If the defendant had … essentially walked into the house and closed this door, that … would [have] been the end of the police involvement, but the fact [is] that … upon the initiation of conversation with the police as to “what’s up?”[,] his response is to take flight.  It is at this time as he takes flight, the Court finds that the police have reasonable suspicion.  Although they’ve testified at this point that there was observable activity which they believed was suspicious, it’s the flight in the totality of circumstances which gives reasonable suspicion.

                 …. 

The police at this point in time are doing nothing more than continuing the investigation, and at this time, given the reasonable suspicion of the defendant, they are pursuing the defendant. 

(Emphases added.)

            29            Second, at best, the State has offered an argument for facts that could have supported a search warrant for the residence.  Probable cause to believe that “evidence of drug activity” was in the residence, however, cannot be superimposed on Rodriquez to establish probable cause for a warrantless entry to arrest him. 
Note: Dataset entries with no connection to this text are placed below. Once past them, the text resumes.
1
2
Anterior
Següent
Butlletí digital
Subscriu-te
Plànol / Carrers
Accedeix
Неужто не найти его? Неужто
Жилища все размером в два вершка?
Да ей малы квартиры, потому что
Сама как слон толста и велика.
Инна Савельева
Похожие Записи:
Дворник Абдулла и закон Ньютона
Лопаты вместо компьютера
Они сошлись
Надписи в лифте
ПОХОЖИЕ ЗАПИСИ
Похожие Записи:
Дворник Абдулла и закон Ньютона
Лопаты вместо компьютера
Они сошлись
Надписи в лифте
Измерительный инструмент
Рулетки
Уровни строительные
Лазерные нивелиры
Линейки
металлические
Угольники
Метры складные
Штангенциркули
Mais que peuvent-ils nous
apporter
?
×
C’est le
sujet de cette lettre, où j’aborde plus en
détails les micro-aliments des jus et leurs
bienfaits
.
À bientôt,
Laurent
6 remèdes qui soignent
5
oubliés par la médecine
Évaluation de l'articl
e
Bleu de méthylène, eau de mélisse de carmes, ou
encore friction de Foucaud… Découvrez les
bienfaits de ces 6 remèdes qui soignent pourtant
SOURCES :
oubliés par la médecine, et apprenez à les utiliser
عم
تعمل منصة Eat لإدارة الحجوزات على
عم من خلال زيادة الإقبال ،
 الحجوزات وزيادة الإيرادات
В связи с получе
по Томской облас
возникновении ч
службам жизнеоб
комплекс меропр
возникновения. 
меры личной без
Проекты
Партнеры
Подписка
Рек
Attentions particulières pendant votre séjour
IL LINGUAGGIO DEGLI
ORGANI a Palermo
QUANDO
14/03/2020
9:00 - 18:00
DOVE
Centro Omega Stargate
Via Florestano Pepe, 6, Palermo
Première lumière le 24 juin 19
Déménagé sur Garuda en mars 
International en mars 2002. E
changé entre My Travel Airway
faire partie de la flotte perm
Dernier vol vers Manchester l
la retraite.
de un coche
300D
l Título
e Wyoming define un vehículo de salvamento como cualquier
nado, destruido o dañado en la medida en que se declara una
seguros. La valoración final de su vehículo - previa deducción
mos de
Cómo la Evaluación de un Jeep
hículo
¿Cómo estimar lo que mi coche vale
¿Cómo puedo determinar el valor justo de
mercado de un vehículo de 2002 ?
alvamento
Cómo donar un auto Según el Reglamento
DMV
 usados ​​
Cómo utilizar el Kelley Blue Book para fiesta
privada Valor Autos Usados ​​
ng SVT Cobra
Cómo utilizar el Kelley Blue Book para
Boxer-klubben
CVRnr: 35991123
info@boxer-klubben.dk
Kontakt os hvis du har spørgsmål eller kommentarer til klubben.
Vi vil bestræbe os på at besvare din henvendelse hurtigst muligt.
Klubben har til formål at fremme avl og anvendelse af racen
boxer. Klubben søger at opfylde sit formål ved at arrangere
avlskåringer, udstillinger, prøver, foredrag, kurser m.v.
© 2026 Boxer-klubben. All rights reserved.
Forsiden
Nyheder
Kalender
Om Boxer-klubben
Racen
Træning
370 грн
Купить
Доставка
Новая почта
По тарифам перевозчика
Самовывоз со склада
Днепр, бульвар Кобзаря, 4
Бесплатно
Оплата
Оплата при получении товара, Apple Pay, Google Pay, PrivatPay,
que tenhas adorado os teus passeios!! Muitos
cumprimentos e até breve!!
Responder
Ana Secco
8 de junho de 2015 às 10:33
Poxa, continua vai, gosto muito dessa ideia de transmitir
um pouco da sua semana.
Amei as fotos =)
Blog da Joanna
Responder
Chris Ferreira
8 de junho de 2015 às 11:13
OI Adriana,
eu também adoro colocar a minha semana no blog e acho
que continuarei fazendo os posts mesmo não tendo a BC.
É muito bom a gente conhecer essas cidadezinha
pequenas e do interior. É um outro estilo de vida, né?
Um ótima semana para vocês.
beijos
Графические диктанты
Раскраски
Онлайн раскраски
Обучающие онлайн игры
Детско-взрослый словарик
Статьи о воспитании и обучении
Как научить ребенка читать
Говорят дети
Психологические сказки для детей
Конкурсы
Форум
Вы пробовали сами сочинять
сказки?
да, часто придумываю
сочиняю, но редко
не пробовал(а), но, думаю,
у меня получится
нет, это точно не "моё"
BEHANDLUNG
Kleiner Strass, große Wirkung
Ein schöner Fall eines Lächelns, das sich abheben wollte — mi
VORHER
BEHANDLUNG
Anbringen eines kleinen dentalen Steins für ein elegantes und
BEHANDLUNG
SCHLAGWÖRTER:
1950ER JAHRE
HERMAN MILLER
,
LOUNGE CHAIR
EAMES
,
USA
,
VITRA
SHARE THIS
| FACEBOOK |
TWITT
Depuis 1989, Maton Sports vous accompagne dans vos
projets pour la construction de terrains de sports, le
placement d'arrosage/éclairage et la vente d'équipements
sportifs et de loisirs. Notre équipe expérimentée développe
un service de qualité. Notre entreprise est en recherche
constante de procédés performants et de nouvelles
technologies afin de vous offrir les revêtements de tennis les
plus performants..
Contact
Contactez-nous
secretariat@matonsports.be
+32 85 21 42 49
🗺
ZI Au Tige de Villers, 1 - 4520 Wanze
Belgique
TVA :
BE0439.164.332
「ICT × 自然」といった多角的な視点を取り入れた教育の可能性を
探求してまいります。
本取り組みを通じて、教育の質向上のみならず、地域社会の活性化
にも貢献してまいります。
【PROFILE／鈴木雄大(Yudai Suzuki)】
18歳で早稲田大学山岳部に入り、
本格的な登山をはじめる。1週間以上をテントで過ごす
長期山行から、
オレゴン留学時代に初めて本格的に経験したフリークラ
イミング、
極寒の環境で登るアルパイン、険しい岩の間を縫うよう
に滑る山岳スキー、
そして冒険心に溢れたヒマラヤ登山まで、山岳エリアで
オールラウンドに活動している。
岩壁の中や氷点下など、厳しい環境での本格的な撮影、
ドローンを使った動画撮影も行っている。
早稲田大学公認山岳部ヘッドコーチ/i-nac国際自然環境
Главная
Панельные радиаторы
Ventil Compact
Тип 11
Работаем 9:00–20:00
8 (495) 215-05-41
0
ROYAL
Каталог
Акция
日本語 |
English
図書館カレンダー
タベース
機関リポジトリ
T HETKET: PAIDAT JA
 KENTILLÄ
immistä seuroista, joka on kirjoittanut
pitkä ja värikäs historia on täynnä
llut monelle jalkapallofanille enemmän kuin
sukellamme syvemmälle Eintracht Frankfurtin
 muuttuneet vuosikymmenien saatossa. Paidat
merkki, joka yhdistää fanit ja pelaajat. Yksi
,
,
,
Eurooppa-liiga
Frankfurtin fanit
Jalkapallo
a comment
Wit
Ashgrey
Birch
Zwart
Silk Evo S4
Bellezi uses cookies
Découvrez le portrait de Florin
            30            In the trial court, the prosecutor, apparently realizing that probable cause was necessary to justify the warrantless entry, argued that the facts established probable cause.  The court, however, reasonably rejected her argument and, instead, found that the facts established only reasonable suspicion.  To that point, the court was correct.  The trial court, however, then erred in failing to recognize that reasonable suspicion could not support a warrantless home entry. 

            31            Accordingly, I would summarily reverse and, therefore, I respectfully concur. 

 

 


 

 

 



[1]  All references to the Wisconsin Statutes are to the 1999-2000 version unless otherwise noted.

[2]  Terry v. Ohio, 392 U.S. 1 (1968).